#### Selected passage
┌────────

If you're down pm me and I'll get this ball rolling. I'm near Seattle so I prefer to meet there. Who knows if we get enough people we can start a flash mob lol.


----------



## ryobi (Jan 13, 2009)

sounds cool! people in other countries have met in rl after meeting on this site. I don't know why americans can't do the same. Just because you meet someone in america on the internet doesn't me they are a sexual predator jeesh :roll


----------



## squall78 (Feb 17, 2012)

I always thought it was weird since we are so close to a big city, but no active group. Must be the cold weather. I'm no social butterfly but I wanted to organize something because I'm sure there are people that wanna meet up in real life as opposed to typing away on a forum, especially with people that understand SA.

Also a group takes the pressure of each person so they aren't the total focus of one person. I'd like to make it an equal mix of guys and girls so we can all get practice talking to all types of members.


----------



## squall78 (Feb 17, 2012)

So far only 2 people in the entire state have SA. Seattle - one of the happiest places in the world.


----------



## squall78 (Feb 17, 2012)

If anyone wants to cure SA move to WA. It fixes the depression right up! Its so hard to find anybody here with problems.


----------



## squall78 (Feb 17, 2012)

I'm definitely planning something in a week or two. Life's getting busy and there's no time for time nowadays. It should be winding down soon.


----------



## rouleur (Nov 11, 2012)

It's that "Seattle Freeze" everyone talks about here. Nobody wants to discuss much of anything unless you're already really good friends I guess.

└────────

#### Dataset content

┌────────

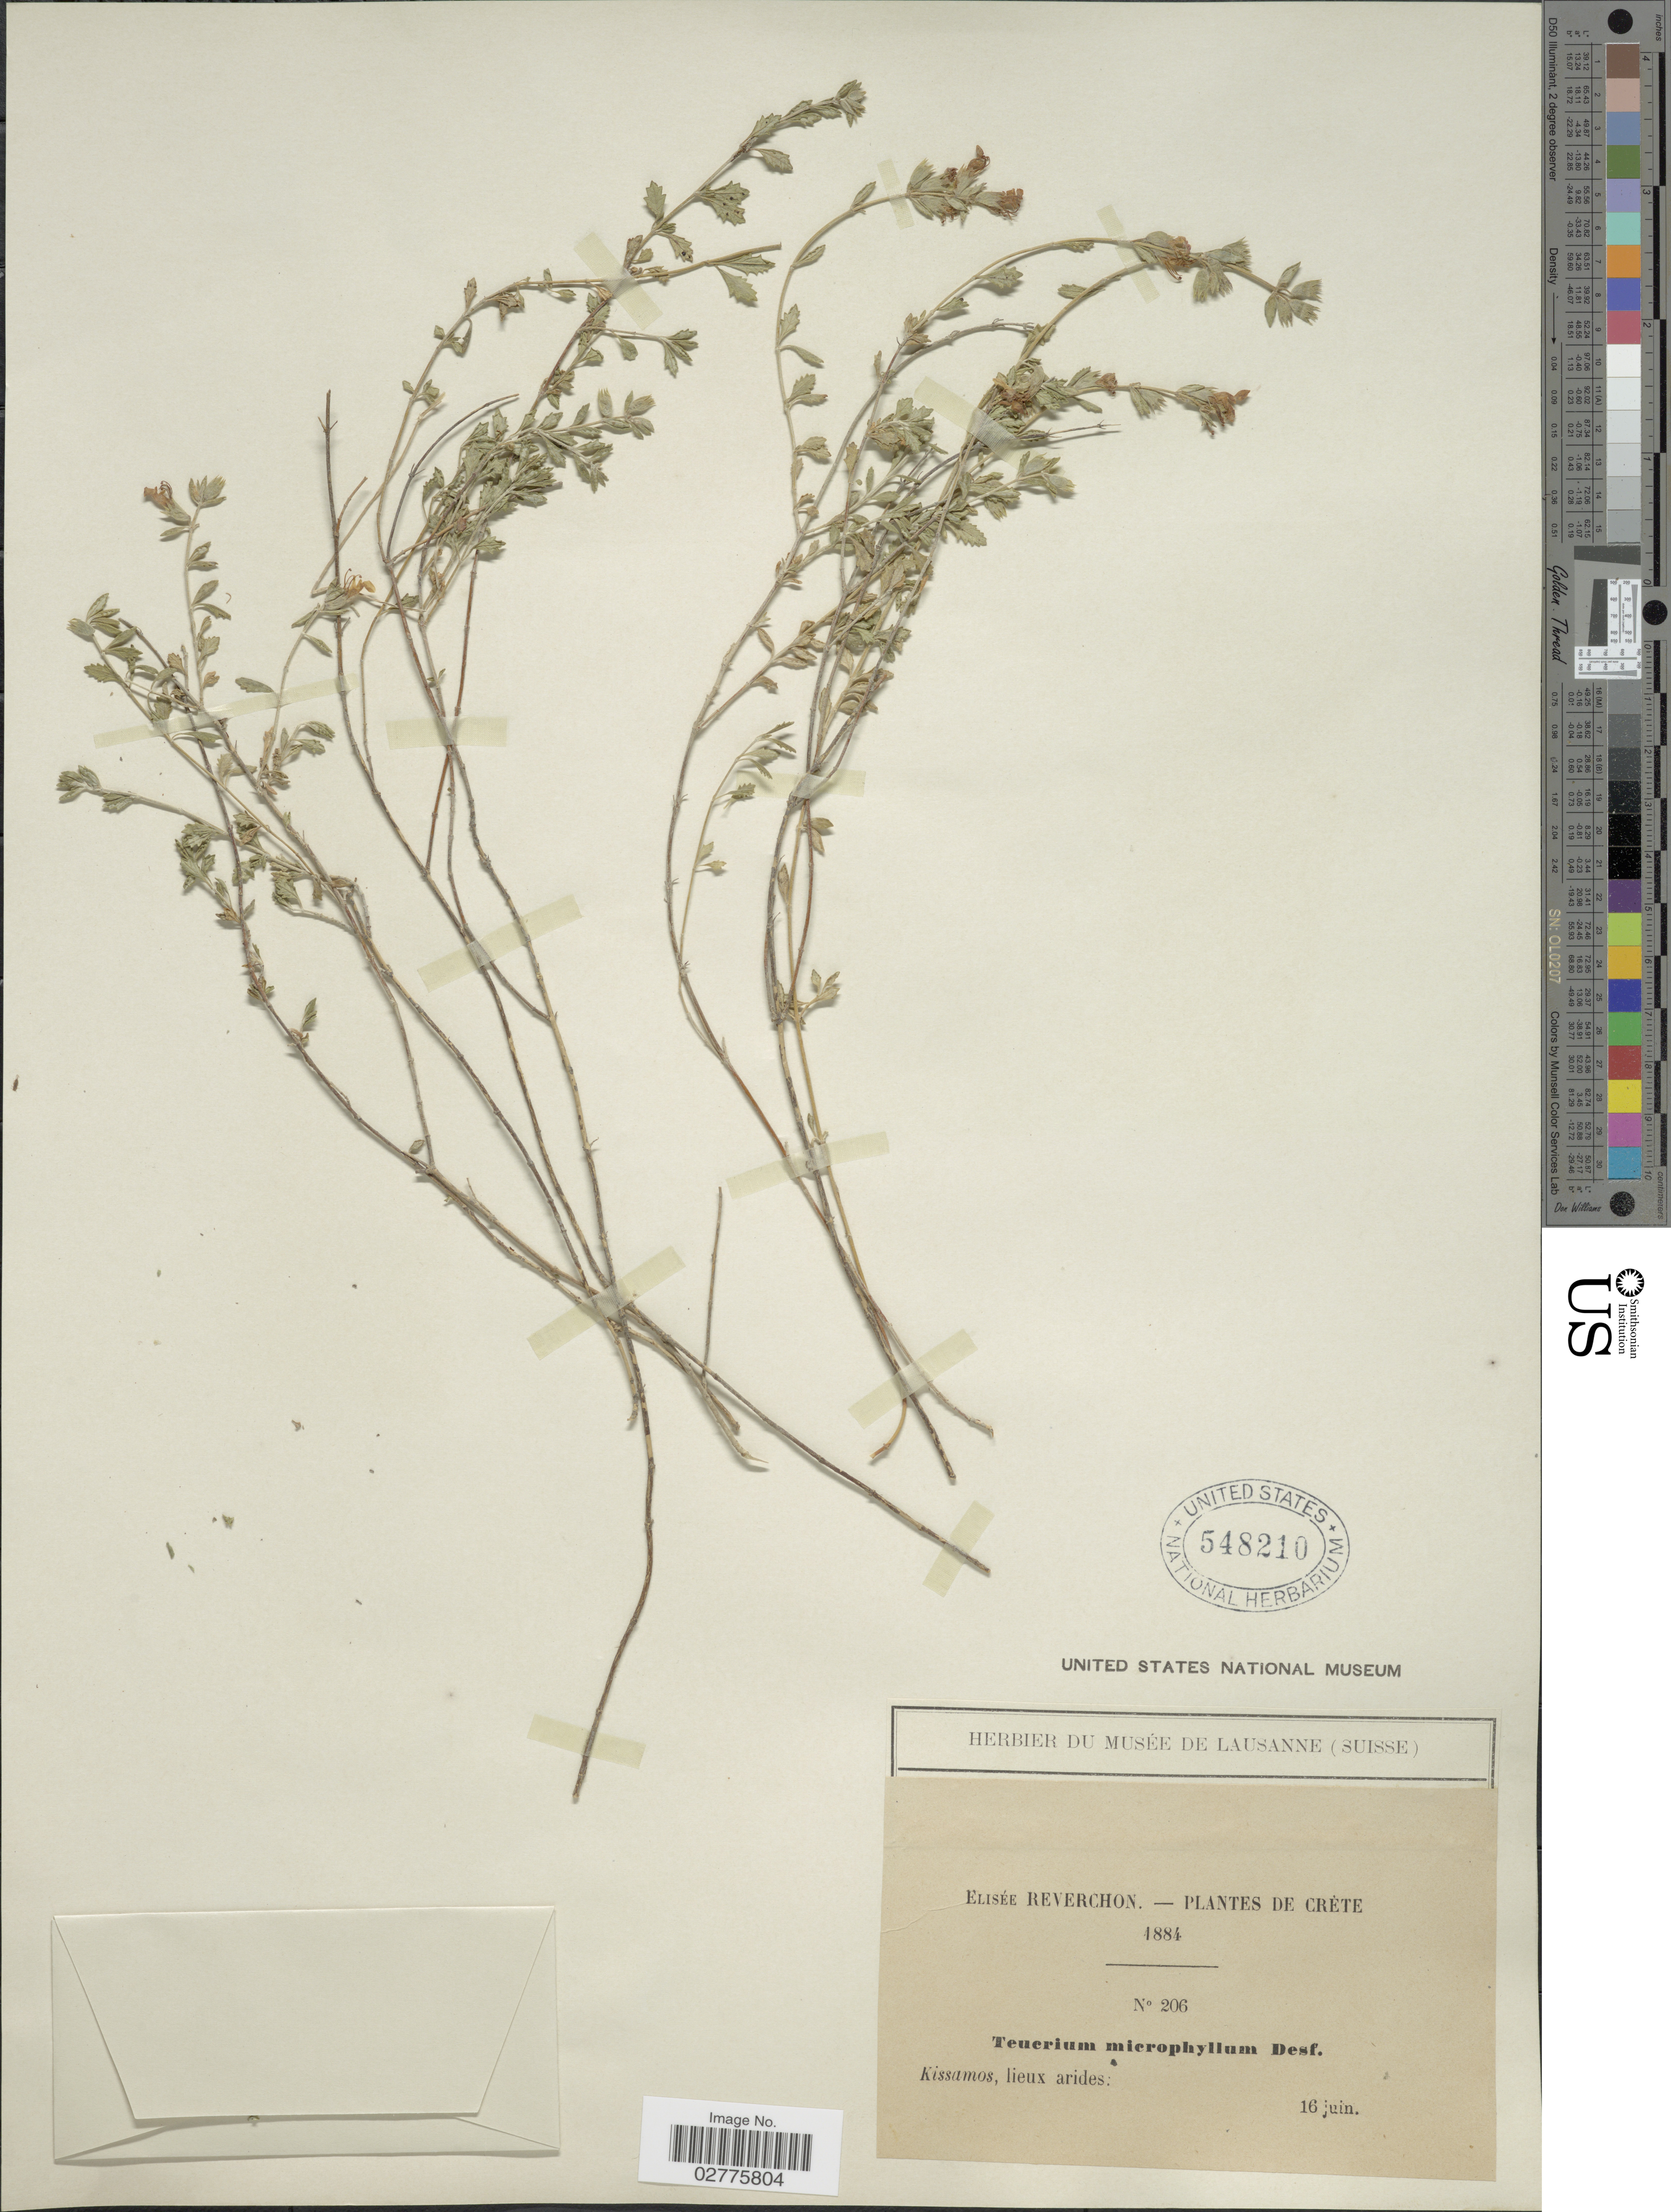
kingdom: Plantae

└────────
┌────────

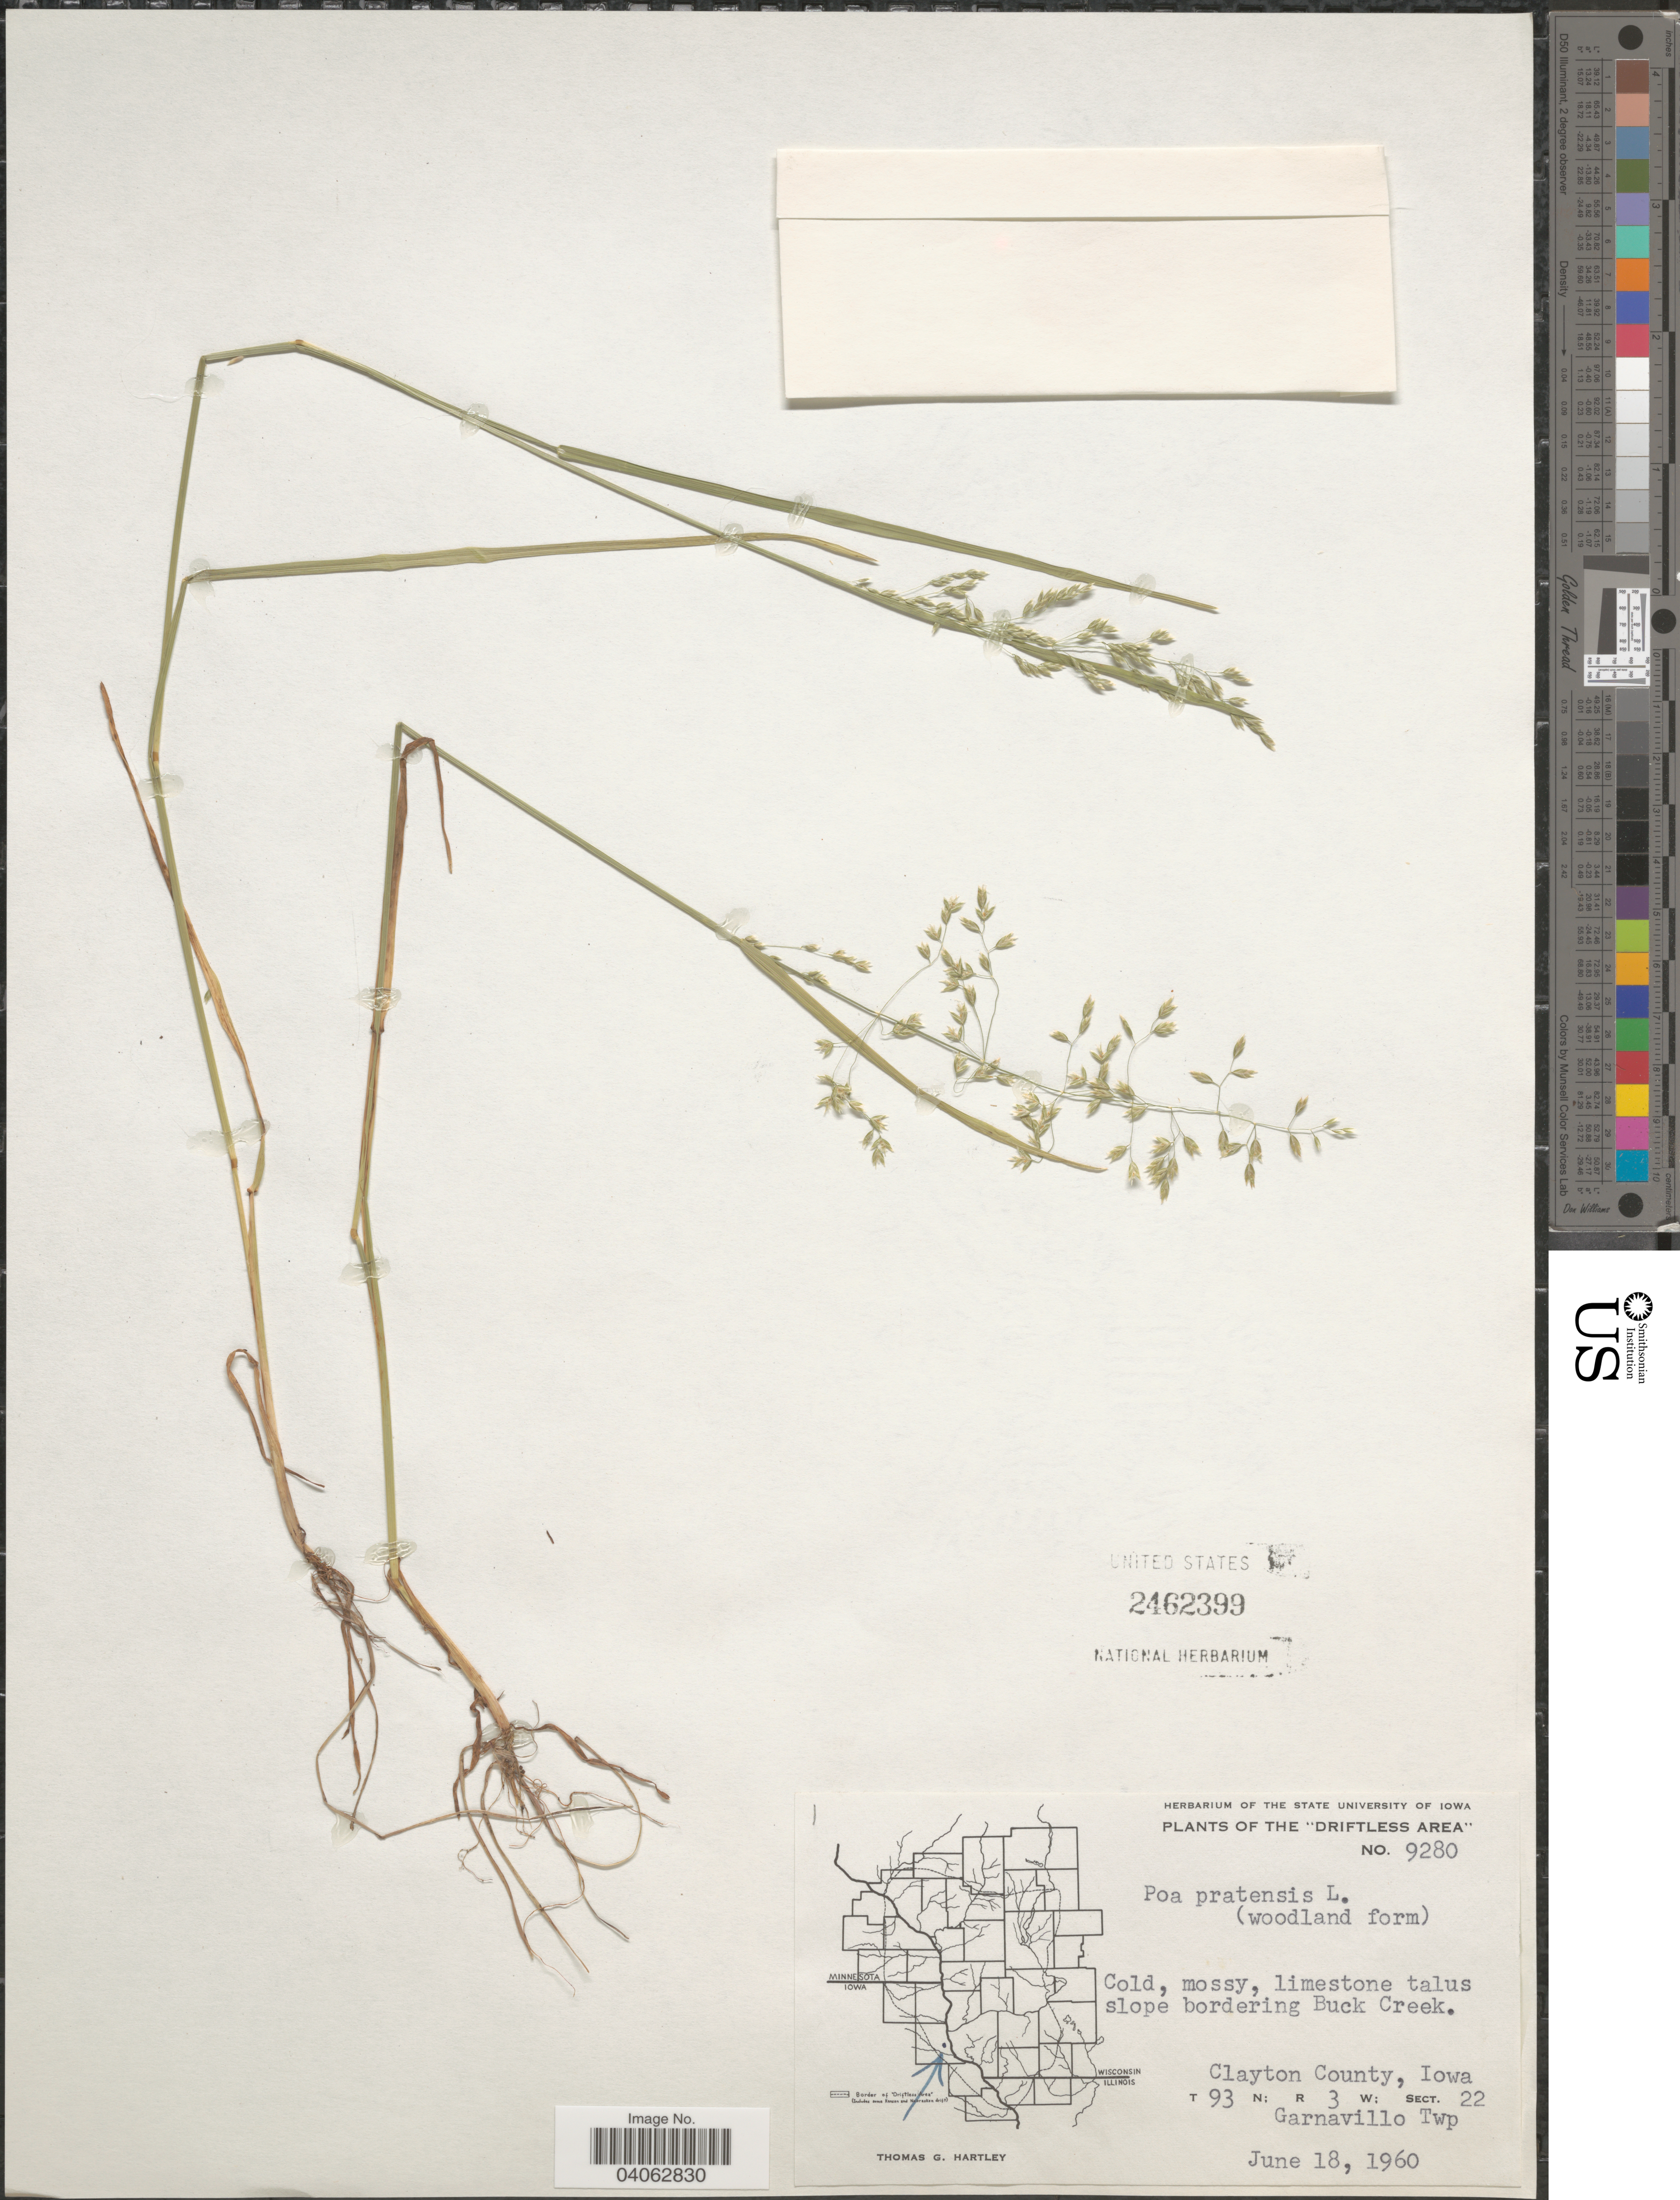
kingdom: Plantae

└────────

#### Jobs
[1] List each distinct username shown in the post headers of the Seattle meetup thread.
[2] Carry the Seattle meetup thread forward from its last post.
The entries play no part in this work.

#### Results in order
[1] ryobi, squall78, rouleur

[2]
----------



## squall78 (Feb 17, 2012)

No doubt that's the reason why it's harder to connect then other cities. I just moved back here after being in Texas and it's a lot different how people are treated here. Either way I'm still looking to get something together real soon. Life is throwing me for a loop right now


----------



## squall78 (Feb 17, 2012)

Sorry for taking so long..... anyway here's the plan:

*December 7th (Friday) 7:30pm at Peet's Coffee & Tea.*

There's a Whole Foods near the area so there's plenty of parking. The place isn't set in stone so if anyone has any suggestions in the Seattle area you wanna meet up at instead let me know.

Give me a heads up on the thread or in PM so I can figure how many people are coming. Don't be shy folks, let's get those people who check the thread to break out of their shells.


----------



## squall78 (Feb 17, 2012)

Unfortunately I have to work throughout the weekend so I have to cancel the event.


----------



## darkraincloud (Dec 11, 2012)

I'm in Seattle, but not sure I'm up for a meetup yet.


----------



## jonjacob (Aug 28, 2012)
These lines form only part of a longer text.